I very much doubt that actually – mac users in my experience notice  
when things are annoyingly slightly different from the norm – a kind  
of uncanny valley effect, it's almost what you expect, but not quite.   
In the mean time, gtk being entirely non-OS X like running in X11 says  
"hey, I'm different, deal with it", and people do.

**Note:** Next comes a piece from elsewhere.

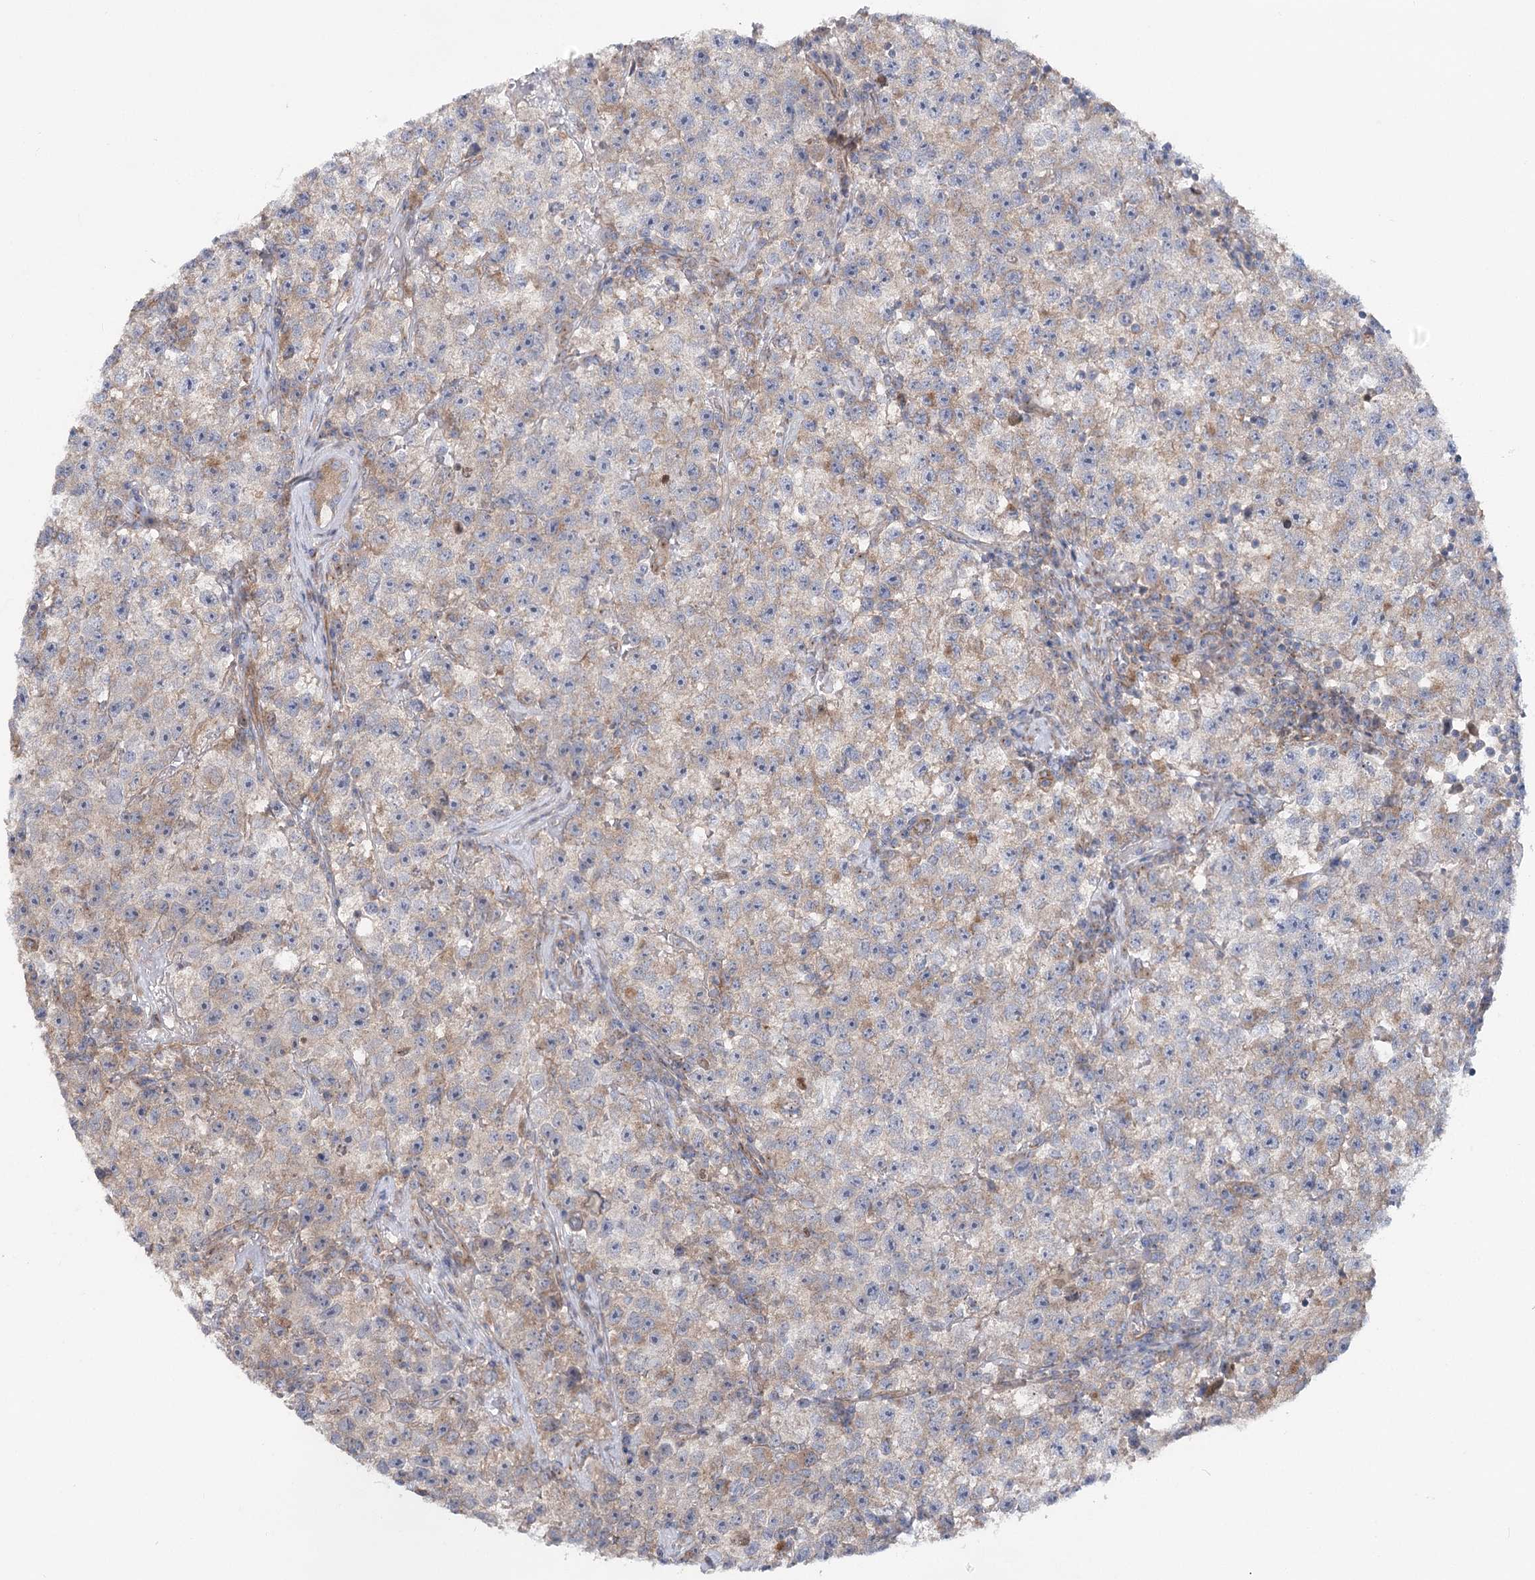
{"staining": {"intensity": "weak", "quantity": "25%-75%", "location": "cytoplasmic/membranous"}, "tissue": "testis cancer", "cell_type": "Tumor cells", "image_type": "cancer", "snomed": [{"axis": "morphology", "description": "Seminoma, NOS"}, {"axis": "topography", "description": "Testis"}], "caption": "Immunohistochemistry (IHC) (DAB (3,3'-diaminobenzidine)) staining of human seminoma (testis) reveals weak cytoplasmic/membranous protein expression in approximately 25%-75% of tumor cells.", "gene": "SCN11A", "patient": {"sex": "male", "age": 22}}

> You are right that UI is not just looks. That's another of the  
> issues with X11 on OS X, it behaves wrong. The command key doesn't  
> do anything, so for example, it's a major pain to use Gimp on OS X  
> without a two button mouse.

Well yes, but then all macs come with 2 button mice, so *shrug*.  But  
yes, X11 apps in general behave wrong, and mac users don't like them  
much, but they like them better than apps that pretend to be OS X  
like, but don't get it right.

> How about Qt? Do you know if Qt behaves well on OS X? I thought that  
> Qt didn't look native on OS X (I'm on Ubuntu right now, so I can't  
> check).

Qt get closer into uncanny valley than gtk does, because it runs  
natively.

This really though comes down to the fact that it's totally impossible  
to design cross platform UIs for applications.  Different platforms  
UIs behave differently, so deal with it, and write different UIs for  
the different platforms.  Don't expect everyone to fit into your one- 
size-fits-all straight jacket.

This is extra work, but 1) it enforces a good abstraction layer  
between your UI and your actual application, and 2) it gives major  
benefits in terms of happy customers.